» 阅读选段

————

繁富的生活现象就被筛选成一项一项的生活怪象。
现代民俗志的基本做法都是这样的。
那做这个东西干什么呢?原来这是学问,那个时代的学术观念相信这些代表社会史的东西:小片小片的,一鳞半爪的东西,虽然不能看到以前的全部世界,总能看到世界的某一个面相。
早期这样做学问的人,确实具有惊人的想象力和智慧,后来人即使不同意他们的结论,也会欣赏他们的智力和才华。
后来这种学术蜕变为俗套,问题很多了,自我期许高一点的学者都不怎么做了。
那么,这样一个流程做出的民俗志怎么可能成为认识当地社会、当地文化、当地群体的有效知识表述方式呢?不可能的。
问题是外来强加的,材料是生活的碎片,这种知识生产方式与被调查点的实际脱离得太远。
简而言之,我对古典民俗志和现代民俗志做这样一个区分:中国的古典民俗志是一种文化生态志,其现代民俗志是中国方志的专题版和英美民族志问题格的中国版。
三、民族志的西学规范西方学界的民族志的基本规范是,到一个具有反差的地方去呆一年,进行参与观察。
这里有两个方面的追求,但是中国学界在这些方面都有差距。
第一,你写的对象是异于你自己的族群的,于是民族志有一套调查的要求,例如,起码的时间周期(最少一年的自然周期)、能够运用当地人的语言。

————

» 所列条目
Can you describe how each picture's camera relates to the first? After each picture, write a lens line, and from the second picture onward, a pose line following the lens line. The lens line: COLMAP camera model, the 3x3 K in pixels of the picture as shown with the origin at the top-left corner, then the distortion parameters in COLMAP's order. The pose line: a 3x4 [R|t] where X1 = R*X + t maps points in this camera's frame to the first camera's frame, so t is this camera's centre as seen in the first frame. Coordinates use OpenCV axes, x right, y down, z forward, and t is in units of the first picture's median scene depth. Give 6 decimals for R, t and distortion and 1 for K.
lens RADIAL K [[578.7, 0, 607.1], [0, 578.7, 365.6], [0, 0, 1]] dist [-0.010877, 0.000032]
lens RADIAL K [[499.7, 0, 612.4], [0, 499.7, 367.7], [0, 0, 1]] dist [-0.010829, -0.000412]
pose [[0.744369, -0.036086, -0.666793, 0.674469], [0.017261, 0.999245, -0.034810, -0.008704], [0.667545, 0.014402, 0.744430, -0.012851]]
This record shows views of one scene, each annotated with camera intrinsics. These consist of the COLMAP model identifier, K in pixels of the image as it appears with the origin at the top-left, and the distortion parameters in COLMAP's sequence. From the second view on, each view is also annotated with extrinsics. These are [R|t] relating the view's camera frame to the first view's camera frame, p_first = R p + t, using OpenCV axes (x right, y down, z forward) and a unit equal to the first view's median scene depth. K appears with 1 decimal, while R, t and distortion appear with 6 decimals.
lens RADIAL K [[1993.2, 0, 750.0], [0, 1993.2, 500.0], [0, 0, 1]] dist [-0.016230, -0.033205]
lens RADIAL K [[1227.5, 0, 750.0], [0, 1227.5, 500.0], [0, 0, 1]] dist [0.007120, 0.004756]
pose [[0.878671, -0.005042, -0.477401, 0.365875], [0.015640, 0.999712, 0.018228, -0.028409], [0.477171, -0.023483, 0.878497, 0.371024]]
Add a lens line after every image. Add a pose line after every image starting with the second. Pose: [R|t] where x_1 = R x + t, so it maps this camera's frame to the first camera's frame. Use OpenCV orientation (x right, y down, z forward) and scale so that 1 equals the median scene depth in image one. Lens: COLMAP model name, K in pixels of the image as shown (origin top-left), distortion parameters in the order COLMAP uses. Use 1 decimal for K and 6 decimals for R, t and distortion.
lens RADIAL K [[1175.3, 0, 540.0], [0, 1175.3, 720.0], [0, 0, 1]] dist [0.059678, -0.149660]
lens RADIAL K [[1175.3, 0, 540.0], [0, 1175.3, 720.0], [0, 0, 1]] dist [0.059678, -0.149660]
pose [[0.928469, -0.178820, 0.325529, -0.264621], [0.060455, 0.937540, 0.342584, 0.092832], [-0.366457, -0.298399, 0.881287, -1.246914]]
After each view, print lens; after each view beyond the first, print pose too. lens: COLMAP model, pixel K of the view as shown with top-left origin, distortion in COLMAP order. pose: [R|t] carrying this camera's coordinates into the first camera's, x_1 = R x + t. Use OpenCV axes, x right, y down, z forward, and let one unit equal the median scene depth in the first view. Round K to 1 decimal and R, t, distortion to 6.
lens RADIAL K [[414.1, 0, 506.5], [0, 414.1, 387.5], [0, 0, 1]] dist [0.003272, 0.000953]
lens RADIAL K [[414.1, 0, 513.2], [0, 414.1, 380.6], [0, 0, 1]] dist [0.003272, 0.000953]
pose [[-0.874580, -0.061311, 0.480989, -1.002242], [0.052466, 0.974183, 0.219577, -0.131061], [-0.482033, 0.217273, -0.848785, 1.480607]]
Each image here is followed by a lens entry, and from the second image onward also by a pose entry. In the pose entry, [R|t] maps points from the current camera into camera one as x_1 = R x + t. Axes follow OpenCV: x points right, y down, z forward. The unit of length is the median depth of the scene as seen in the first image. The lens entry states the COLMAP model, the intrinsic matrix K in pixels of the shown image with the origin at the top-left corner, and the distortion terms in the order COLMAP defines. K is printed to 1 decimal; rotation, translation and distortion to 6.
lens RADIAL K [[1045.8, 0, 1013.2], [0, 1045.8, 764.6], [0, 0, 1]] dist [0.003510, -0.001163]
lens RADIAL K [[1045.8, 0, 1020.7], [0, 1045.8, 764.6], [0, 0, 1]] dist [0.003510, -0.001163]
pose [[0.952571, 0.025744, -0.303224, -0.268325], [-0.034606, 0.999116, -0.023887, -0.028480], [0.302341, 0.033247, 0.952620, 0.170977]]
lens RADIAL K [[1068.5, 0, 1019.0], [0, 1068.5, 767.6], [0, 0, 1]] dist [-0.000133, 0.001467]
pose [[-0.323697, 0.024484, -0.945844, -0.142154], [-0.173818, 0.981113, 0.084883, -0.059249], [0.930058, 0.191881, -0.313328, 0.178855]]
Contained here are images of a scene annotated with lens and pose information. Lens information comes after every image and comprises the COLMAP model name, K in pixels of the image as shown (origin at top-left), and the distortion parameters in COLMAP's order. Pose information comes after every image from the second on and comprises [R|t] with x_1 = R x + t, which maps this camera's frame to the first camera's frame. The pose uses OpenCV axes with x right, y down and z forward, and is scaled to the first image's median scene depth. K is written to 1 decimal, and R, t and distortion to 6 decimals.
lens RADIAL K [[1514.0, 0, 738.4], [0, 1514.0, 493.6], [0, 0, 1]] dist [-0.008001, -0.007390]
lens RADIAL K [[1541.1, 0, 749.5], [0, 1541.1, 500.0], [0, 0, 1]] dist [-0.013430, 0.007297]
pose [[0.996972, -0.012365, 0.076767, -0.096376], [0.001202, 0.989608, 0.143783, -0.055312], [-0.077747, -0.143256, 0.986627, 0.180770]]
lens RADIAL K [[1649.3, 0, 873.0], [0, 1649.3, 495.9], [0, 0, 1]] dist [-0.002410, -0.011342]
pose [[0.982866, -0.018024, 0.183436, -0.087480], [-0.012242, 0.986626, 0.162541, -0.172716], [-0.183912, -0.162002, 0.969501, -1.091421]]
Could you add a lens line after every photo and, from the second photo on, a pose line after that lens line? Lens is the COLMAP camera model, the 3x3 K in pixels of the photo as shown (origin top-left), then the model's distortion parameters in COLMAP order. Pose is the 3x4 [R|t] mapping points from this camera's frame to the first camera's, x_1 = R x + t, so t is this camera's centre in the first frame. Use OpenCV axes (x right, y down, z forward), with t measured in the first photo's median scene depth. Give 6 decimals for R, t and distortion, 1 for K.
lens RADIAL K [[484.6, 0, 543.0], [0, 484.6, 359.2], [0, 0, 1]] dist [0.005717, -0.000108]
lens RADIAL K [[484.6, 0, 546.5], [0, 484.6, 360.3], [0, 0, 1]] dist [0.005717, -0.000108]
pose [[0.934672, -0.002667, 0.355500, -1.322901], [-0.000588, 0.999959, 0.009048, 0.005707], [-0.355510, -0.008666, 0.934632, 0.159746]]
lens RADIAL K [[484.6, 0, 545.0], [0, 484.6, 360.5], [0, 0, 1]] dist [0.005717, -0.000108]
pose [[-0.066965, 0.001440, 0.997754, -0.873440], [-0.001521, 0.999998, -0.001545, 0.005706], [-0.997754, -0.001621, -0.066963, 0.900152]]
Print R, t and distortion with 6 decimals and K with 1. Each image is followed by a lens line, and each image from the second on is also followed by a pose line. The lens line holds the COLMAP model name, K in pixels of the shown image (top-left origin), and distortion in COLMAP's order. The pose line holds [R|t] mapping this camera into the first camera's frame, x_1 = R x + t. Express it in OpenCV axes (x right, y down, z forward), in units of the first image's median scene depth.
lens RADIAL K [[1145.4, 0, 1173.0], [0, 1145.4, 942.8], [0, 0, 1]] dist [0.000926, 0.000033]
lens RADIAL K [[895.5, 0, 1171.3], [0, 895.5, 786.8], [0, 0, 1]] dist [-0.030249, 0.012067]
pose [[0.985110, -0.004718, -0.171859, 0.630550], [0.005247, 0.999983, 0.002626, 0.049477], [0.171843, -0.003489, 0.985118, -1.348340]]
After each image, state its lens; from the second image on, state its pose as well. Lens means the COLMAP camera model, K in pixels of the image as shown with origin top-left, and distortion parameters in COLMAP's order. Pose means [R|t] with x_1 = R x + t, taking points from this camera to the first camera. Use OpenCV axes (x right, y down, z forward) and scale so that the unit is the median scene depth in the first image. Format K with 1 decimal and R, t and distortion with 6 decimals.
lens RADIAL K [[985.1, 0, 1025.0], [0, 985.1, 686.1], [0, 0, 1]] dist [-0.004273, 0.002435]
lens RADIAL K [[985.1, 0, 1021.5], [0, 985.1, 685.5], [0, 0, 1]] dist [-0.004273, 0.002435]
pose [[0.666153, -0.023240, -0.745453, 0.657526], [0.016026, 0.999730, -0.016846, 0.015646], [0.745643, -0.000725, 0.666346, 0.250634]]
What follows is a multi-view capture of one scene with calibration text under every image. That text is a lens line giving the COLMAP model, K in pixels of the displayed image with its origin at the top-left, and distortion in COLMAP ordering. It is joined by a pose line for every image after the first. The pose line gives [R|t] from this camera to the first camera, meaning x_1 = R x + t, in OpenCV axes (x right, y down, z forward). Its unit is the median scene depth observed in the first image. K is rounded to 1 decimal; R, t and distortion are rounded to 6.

————

» 练习目标
改写关于民俗志的那段文字中以含有“那做这个东西干什么呢?原来这”的词句开头、以“和英美民族志问题格的中国版。”结尾的部分,将其中的“学者”换成“研究者”。 上面各行取自另一来源。

» 参考答案
那做这个东西干什么呢?原来这是学问,那个时代的学术观念相信这些代表社会史的东西:小片小片的,一鳞半爪的东西,虽然不能看到以前的全部世界,总能看到世界的某一个面相。
早期这样做学问的人,确实具有惊人的想象力和智慧,后来人即使不同意他们的结论,也会欣赏他们的智力和才华。
后来这种学术蜕变为俗套,问题很多了,自我期许高一点的研究者都不怎么做了。
那么,这样一个流程做出的民俗志怎么可能成为认识当地社会、当地文化、当地群体的有效知识表述方式呢?不可能的。
问题是外来强加的,材料是生活的碎片,这种知识生产方式与被调查点的实际脱离得太远。
简而言之,我对古典民俗志和现代民俗志做这样一个区分:中国的古典民俗志是一种文化生态志,其现代民俗志是中国方志的专题版和英美民族志问题格的中国版。